4. Le tournant vers une véritable agroécologie et la sortie du modèle agroexporteur est un projet collectif incontournable
Une agriculture d’élevage intensif centrée sur l’exportation est responsable « de 9,8 % des émissions de gaz à effet de serre du Québec en 2017 (4e secteur émetteur) » ]. Un véritable plan de lutte aux changements climatiques se donnerait comme tâche d’accompagner l’ensemble des agriculteurs et agricultrices dans la transition vers une agriculture écologique et non de protéger un modèle agricole dévastateur sur le plan écologique et social.
Pour une grande alliance démocratique, féministe et écosocialiste, pour un gouvernement d’union populaire
On ne peut compter sur les gouvernements néolibéraux pour opérer une telle transformation. Non seulement ils ont toujours refusé d’opérer une telle transformation, mais ces gouvernements se sont toujours définis comme des verrous servant à protéger les intérêts économiques dominants et le capital fossile en particulier. Ces orientations risquent de s’exacerber à l’heure de la guerre et de la crise énergétique. Plus que jamais, des défis nous serons posés et des pressions énormes s’exerceront pour reporter à plus tard la lutte aux changements climatiques et pour nous contenter de propositions qui ne s’attaquent pas à la racine du problème.
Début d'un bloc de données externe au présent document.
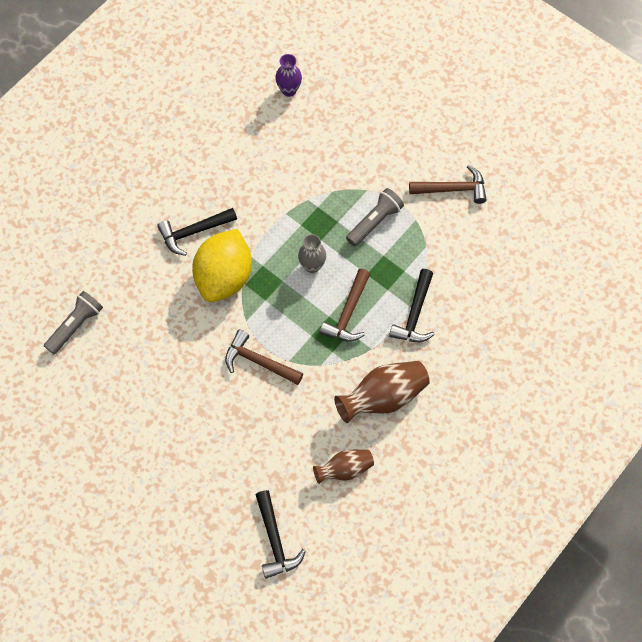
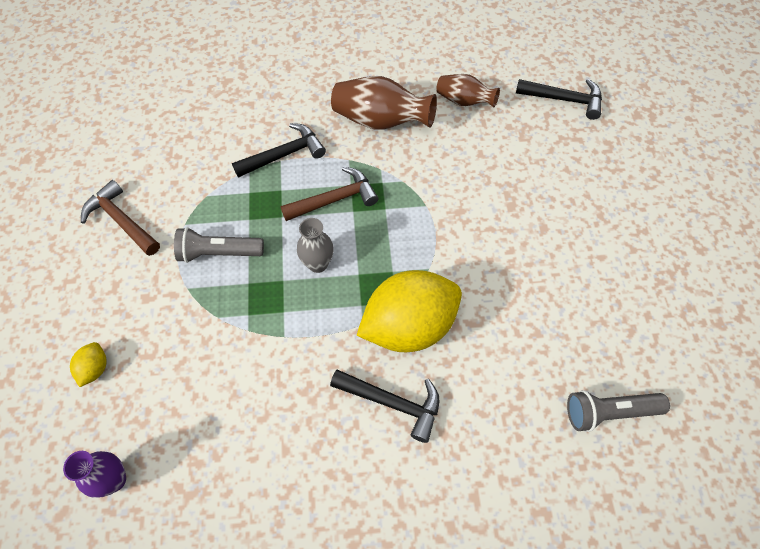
camera: 135 degrees left, 5 degrees down
(259, 362) = (452, 225): brown hammer -> none
(275, 540) = (564, 100): black hammer -> black hammer turned 75 degrees clockwise
(360, 117) = (95, 369): none -> yellow lemon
L’atteinte d’une réduction de GES à la hauteur de 55% au moins d’ici 2030, ne pourra faire l’économie d’un plan d’ensemble de transition écologique… Rester en deçà, c’est renoncer à se donner les moyens de parvenir aux objectifs fixés.
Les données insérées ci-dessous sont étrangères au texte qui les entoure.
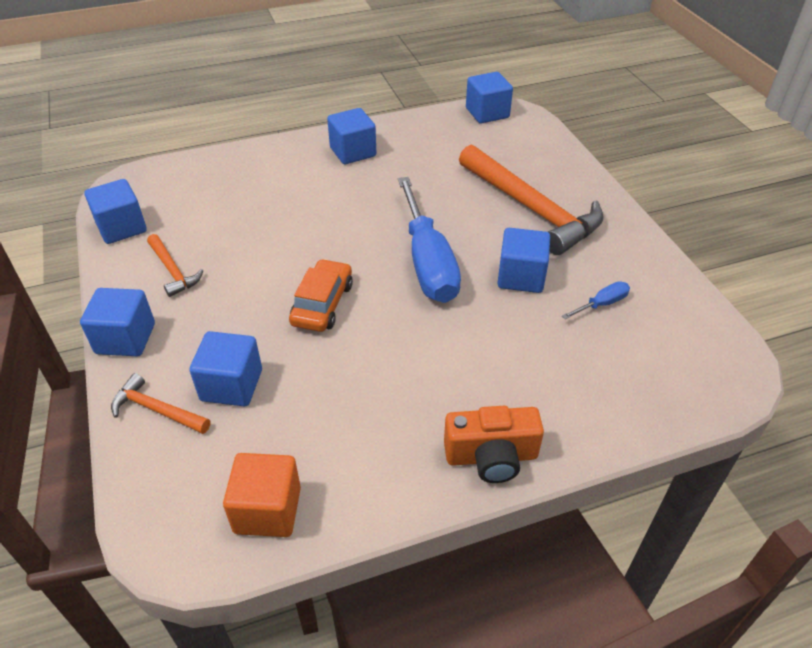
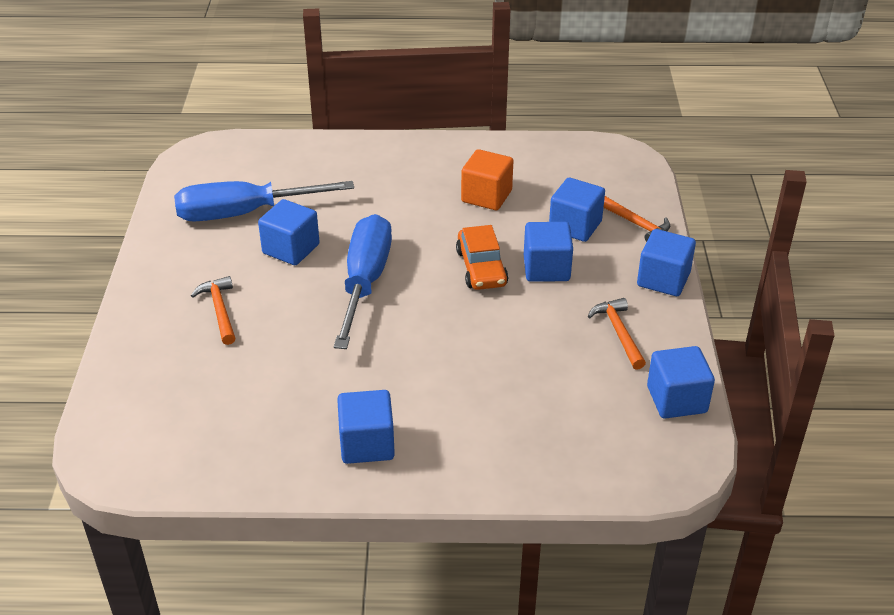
camera: 160 degrees left, 5 degrees down
(267, 510) = (563, 157): orange cube -> orange cube (486, 196)
(322, 304) = (481, 268): orange car -> orange car turned 45 degrees counterclockwise
(487, 113) = (141, 467): blue cube -> blue cube (546, 268)
(491, 456) = (407, 150): orange camera -> none
(531, 209) = (220, 310): orange hammer -> orange hammer, size x0.47
(601, 304) = (245, 213): blue screwdriver -> blue screwdriver, size x2.40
La solution ne peut venir que de l’organisation et de la mobilisation de la majorité populaire. Pour opérer une telle transformation, il faut créer une large alliance des classes ouvrières et populaires, des nations autochtones qui ont joué un rôle important dans la lutte aux changements climatiques et des secteurs les plus discriminés de la population qui ne se reconnaissent pas dans la classe politique. Une telle alliance cherchera à imposer ces choix dans les luttes sociales quotidiennes et mobilisera pour un gouvernement de la majorité ouvrière et populaire, un gouvernement féministe et réellement internationaliste.